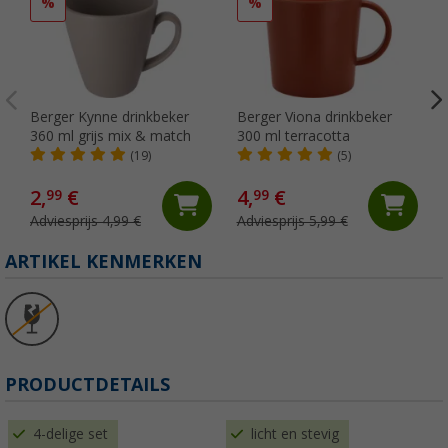
%
%
Berger Kynne drinkbeker
Berger Viona drinkbeker
360 ml grijs mix & match
300 ml terracotta
(19)
(5)
2,
€
4,
€
99
99
Adviesprijs 4,99 €
Adviesprijs 5,99 €
ARTIKEL KENMERKEN
PRODUCTDETAILS
4-delige set
licht en stevig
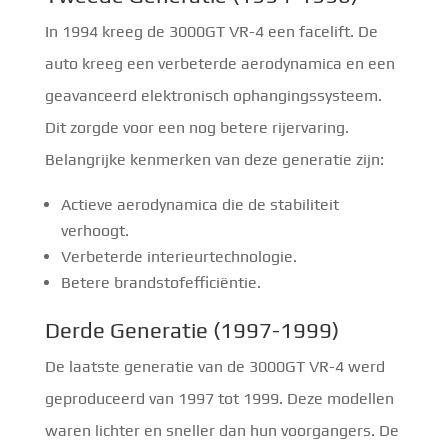
In 1994 kreeg de 3000GT VR-4 een facelift. De
auto kreeg een verbeterde aerodynamica en een
geavanceerd elektronisch ophangingssysteem.
Dit zorgde voor een nog betere rijervaring.
Belangrijke kenmerken van deze generatie zijn:
Actieve aerodynamica die de stabiliteit
verhoogt.
Verbeterde interieurtechnologie.
Betere brandstofefficiëntie.
Derde Generatie (1997-1999)
De laatste generatie van de 3000GT VR-4 werd
geproduceerd van 1997 tot 1999. Deze modellen
waren lichter en sneller dan hun voorgangers. De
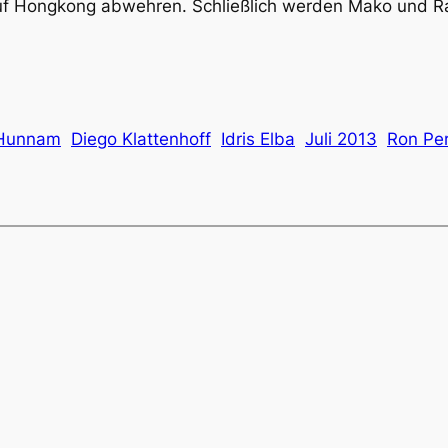
auf Hongkong abwehren. Schließlich werden Mako und Ra
 Hunnam
Diego Klattenhoff
Idris Elba
Juli 2013
Ron Pe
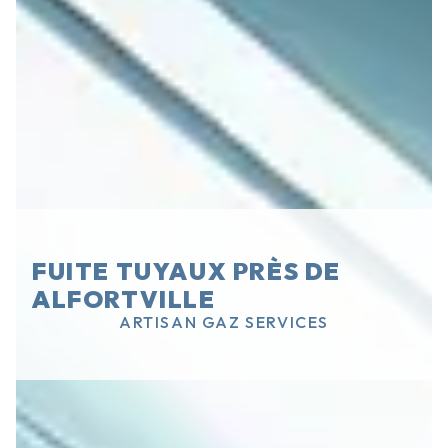
FUITE TUYAUX PRÈS DE
ALFORTVILLE
ARTISAN GAZ SERVICES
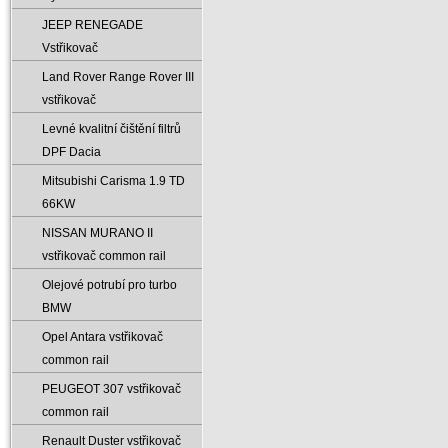
JEEP RENEGADE
Vstřikovač
Land Rover Range Rover III
vstřikovač
Levné kvalitní čištění filtrů
DPF Dacia
Mitsubishi Carisma 1.9 TD
66KW
NISSAN MURANO II
vstřikovač common rail
Olejové potrubí pro turbo
BMW
Opel Antara vstřikovač
common rail
PEUGEOT 307 vstřikovač
common rail
Renault Duster vstřikovač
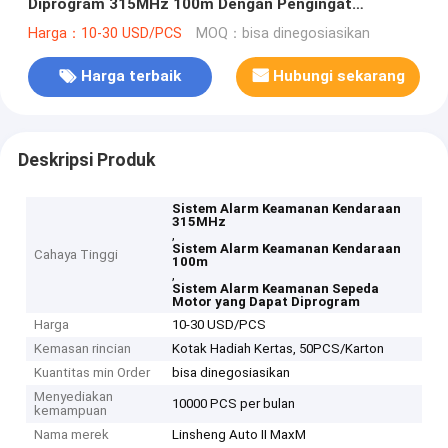
Diprogram 315MHz 100m Dengan Pengingat
Berbicara Suara
Harga：10-30 USD/PCS
MOQ：bisa dinegosiasikan
Harga terbaik
Hubungi sekarang
Deskripsi Produk
Sistem Alarm Keamanan Kendaraan
315MHz
,
Sistem Alarm Keamanan Kendaraan
Cahaya Tinggi
100m
,
Sistem Alarm Keamanan Sepeda
Motor yang Dapat Diprogram
Harga
10-30 USD/PCS
Kemasan rincian
Kotak Hadiah Kertas, 50PCS/Karton
Kuantitas min Order
bisa dinegosiasikan
Menyediakan
10000 PCS per bulan
kemampuan
Nama merek
Linsheng Auto II MaxM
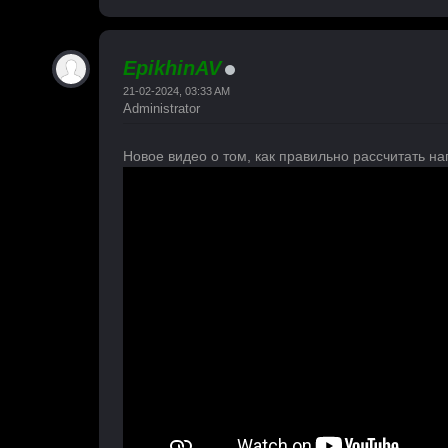
EpikhinAV
21-02-2024, 03:33 AM
Administrator
Новое видео о том, как правильно рассчитать наг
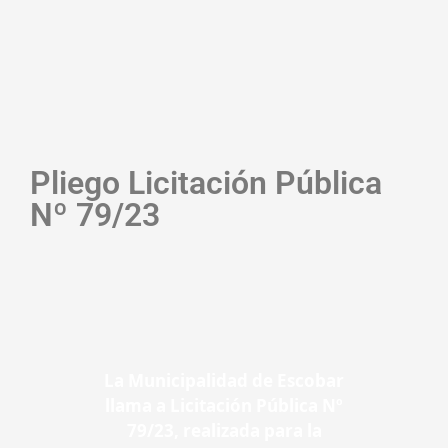
Pliego Licitación Pública
Nº 79/23
La Municipalidad de Escobar
llama a Licitación Pública Nº
79/23, realizada para la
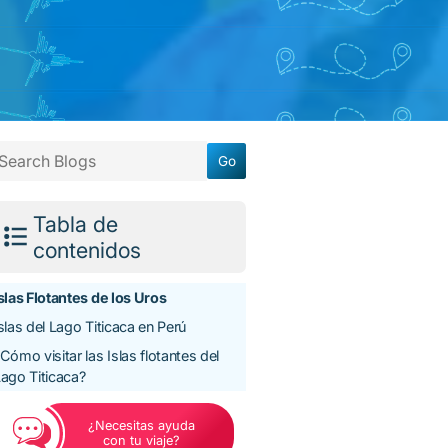
Tabla de
contenidos
slas Flotantes de los Uros
slas del Lago Titicaca en Perú
Cómo visitar las Islas flotantes del
ago Titicaca?
¿Necesitas ayuda
con tu viaje?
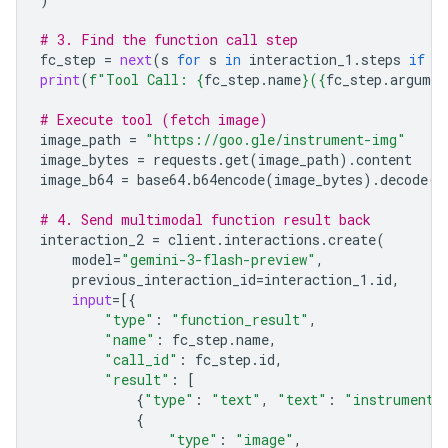
# 3. Find the function call step
fc_step
=
next
(
s
for
s
in
interaction_1
.
steps
if
s
print
(
f
"Tool Call: 
{
fc_step
.
name
}
(
{
fc_step
.
argumen
# Execute tool (fetch image)
image_path
=
"https://goo.gle/instrument-img"
image_bytes
=
requests
.
get
(
image_path
)
.
content
image_b64
=
base64
.
b64encode
(
image_bytes
)
.
decode
(
"
# 4. Send multimodal function result back
interaction_2
=
client
.
interactions
.
create
(
model
=
"gemini-3-flash-preview"
,
previous_interaction_id
=
interaction_1
.
id
,
input
=
[{
"type"
:
"function_result"
,
"name"
:
fc_step
.
name
,
"call_id"
:
fc_step
.
id
,
"result"
:
[
{
"type"
:
"text"
,
"text"
:
"instrument.
{
"type"
:
"image"
,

▶ _Your assignment_
Reproduce everything from the start of the records down to the line containing "licht en stevig", with both ends included and the pictures left out.

▶ _Answer box_
%
%
Berger Kynne drinkbeker
Berger Viona drinkbeker
360 ml grijs mix & match
300 ml terracotta
(19)
(5)
2,
€
4,
€
99
99
Adviesprijs 4,99 €
Adviesprijs 5,99 €
ARTIKEL KENMERKEN
PRODUCTDETAILS
4-delige set
licht en stevig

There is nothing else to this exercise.